Being able to “touch” so many different things while staying within the boundaries of a specific field, is a gift. It allows you to see the bigger picture in ways that other people, more focused on one or two things, cannot. Not to mention the fact that this change in roles and tasks, if you’re up to it, can really boost your creativity. I cannot imagine a better day in the office than the one that starts with a problem that I have not tackled before, and that I need to research and learn about. Imagine if most of your days at work could be like that! 😉
It’s now been almost 15 years since my professional life began, and there are still times when I am in doubt. These self-loathing moments that I feel like even the simplest task is well beyond my skills. And I am well-aware of the fact that these moments may not stop even in another fifteen years from now. To be honest, I really think that this is a good thing in the end. I sense that this is one of the ingredients of being open, of learning and being able to develop yourself continuously.
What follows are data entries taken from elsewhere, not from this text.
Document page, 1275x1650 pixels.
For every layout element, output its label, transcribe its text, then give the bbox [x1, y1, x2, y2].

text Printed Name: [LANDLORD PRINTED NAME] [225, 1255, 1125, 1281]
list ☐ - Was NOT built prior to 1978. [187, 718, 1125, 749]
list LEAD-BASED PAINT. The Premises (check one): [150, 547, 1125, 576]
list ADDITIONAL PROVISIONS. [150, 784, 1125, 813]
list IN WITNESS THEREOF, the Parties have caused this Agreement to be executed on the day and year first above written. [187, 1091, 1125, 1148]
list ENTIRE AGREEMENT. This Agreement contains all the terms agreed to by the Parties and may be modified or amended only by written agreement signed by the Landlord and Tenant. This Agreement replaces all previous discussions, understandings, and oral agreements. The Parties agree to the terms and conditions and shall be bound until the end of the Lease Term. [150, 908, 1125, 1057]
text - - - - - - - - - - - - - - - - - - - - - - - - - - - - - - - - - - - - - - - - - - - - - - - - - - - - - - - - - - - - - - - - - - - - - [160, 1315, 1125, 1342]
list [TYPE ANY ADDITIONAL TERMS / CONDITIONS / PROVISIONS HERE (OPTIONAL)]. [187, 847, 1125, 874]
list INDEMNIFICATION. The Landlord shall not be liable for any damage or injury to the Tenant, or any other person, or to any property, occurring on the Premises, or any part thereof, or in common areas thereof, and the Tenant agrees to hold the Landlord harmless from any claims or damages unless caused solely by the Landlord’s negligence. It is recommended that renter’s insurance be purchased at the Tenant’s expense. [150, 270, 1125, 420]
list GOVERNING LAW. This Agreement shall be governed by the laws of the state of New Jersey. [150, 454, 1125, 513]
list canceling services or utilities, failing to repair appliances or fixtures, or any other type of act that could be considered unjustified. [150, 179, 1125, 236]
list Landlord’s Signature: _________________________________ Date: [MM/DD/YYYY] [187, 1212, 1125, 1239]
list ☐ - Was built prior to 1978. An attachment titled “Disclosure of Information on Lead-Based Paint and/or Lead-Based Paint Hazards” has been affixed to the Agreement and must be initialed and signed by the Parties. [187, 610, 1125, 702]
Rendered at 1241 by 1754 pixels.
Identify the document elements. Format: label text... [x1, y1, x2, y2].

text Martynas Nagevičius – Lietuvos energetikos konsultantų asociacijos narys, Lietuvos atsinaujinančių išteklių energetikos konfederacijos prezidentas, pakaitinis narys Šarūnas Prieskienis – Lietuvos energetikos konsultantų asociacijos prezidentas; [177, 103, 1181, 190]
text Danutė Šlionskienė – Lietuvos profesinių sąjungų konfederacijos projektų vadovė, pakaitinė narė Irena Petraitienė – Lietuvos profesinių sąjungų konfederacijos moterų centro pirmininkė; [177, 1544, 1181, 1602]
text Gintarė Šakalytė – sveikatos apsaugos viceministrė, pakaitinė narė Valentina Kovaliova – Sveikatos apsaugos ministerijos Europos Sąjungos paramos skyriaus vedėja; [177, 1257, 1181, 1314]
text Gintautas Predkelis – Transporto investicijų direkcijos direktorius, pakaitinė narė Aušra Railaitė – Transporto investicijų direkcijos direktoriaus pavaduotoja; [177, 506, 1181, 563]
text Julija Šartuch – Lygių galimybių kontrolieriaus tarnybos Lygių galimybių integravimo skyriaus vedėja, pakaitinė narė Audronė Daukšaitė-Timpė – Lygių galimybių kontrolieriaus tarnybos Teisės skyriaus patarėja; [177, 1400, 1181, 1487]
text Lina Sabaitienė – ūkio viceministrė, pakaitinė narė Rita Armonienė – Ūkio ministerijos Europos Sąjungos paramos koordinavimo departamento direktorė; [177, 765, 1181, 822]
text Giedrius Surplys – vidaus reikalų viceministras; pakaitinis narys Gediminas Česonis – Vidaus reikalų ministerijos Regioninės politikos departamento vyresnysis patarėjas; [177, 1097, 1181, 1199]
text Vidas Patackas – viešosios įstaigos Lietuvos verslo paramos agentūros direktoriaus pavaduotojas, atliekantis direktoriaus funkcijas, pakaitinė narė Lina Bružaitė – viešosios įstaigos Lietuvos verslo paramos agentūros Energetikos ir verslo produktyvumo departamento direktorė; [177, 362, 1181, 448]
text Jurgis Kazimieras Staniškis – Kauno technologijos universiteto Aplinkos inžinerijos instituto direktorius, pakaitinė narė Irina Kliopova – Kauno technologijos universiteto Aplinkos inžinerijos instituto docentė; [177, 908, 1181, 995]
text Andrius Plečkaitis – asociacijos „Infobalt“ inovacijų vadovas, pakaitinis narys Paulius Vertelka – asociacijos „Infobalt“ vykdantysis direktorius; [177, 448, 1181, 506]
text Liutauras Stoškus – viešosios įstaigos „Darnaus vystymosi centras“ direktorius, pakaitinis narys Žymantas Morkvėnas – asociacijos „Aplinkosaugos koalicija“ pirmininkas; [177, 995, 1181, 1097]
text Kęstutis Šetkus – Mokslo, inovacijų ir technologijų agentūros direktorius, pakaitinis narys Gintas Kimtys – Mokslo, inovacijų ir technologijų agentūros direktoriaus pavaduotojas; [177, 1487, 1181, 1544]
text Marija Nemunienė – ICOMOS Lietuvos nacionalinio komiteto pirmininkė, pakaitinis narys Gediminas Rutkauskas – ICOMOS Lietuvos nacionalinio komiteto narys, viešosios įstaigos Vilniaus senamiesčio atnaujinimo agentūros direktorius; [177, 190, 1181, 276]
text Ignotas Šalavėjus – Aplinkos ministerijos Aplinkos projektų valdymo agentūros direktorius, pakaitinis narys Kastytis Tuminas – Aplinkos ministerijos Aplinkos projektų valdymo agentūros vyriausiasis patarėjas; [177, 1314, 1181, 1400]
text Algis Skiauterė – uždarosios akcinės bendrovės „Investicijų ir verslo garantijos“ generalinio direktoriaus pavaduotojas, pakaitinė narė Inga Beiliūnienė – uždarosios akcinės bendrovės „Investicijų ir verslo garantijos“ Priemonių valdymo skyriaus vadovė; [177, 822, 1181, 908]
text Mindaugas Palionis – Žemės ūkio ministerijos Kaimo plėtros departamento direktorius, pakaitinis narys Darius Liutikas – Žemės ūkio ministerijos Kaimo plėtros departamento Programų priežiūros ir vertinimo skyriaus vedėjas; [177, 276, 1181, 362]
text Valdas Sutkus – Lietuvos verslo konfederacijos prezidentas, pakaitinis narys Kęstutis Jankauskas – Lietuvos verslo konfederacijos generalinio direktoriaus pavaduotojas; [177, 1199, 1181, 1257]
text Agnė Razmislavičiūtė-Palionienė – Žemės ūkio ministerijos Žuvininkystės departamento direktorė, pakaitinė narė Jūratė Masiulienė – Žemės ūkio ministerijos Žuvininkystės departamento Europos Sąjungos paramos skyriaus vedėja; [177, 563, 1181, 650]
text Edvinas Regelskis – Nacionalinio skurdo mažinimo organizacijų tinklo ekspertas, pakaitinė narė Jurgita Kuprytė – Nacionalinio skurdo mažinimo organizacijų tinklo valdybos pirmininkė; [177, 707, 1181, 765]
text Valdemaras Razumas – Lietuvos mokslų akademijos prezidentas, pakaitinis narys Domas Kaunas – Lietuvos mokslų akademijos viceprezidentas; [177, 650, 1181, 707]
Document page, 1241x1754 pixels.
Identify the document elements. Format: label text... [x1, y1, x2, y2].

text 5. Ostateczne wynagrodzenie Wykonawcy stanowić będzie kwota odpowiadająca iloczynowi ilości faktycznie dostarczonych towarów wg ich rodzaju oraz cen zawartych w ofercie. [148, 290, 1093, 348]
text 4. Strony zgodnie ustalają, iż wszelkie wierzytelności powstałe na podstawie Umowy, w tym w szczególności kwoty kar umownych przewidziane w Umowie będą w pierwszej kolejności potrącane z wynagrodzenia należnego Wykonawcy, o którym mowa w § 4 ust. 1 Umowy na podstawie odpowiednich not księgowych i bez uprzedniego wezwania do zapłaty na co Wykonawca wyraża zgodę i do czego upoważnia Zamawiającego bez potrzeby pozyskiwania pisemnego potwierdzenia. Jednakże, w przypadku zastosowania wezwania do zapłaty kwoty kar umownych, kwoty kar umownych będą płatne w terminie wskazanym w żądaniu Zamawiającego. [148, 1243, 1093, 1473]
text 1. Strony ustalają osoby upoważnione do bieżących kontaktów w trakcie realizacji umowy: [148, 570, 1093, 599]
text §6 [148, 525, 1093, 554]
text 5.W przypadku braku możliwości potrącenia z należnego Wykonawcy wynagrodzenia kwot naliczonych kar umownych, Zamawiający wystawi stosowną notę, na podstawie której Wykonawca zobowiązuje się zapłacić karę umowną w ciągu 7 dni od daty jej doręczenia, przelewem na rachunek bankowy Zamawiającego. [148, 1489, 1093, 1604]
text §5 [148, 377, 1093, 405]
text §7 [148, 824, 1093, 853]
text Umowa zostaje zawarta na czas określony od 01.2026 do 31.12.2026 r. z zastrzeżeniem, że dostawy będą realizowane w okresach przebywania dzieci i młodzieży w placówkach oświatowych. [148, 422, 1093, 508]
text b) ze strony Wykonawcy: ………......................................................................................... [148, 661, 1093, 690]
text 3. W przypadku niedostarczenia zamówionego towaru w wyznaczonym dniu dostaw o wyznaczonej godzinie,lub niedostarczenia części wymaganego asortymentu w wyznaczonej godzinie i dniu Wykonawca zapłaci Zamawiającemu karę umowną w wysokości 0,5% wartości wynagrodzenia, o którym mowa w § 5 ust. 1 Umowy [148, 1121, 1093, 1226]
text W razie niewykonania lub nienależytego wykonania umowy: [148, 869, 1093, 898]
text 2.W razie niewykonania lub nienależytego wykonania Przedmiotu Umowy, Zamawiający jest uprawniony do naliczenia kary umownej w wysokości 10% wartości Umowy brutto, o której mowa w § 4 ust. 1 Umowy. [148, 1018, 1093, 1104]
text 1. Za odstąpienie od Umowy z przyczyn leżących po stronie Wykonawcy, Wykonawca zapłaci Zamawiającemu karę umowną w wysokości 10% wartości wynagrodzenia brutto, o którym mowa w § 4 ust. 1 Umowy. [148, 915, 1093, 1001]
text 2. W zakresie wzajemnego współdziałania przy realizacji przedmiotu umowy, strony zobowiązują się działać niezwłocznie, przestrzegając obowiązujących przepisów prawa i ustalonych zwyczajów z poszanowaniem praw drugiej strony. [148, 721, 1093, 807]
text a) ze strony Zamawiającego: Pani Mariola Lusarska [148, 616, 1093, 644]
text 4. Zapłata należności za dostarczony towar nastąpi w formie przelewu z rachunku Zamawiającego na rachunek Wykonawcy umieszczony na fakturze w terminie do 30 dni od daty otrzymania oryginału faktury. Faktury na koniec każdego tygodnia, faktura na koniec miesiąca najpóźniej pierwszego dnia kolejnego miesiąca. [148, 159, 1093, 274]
Therefore, I prefer the occasional visit of the impostor syndrome, as a driver of self-development, allowing me to re-evaluate my position professionally. These moments, if you learn how to manage them, can be a blessing in disguise, allowing you to focus your energy to tasks that matter and move forward. What I am trying to say here, is that you should love your impostor syndrome, embrace it and try to make the best of it!
Consider, that on the other extreme end of the same spectrum, you find people that have a misplaced sense of expertise and an overinflated ego about themselves. I guess that this is something that will not do any good for them. So, in case you are also the proud owner of your own impostor syndrome, consider yourself lucky to have one and start using it to your advantage.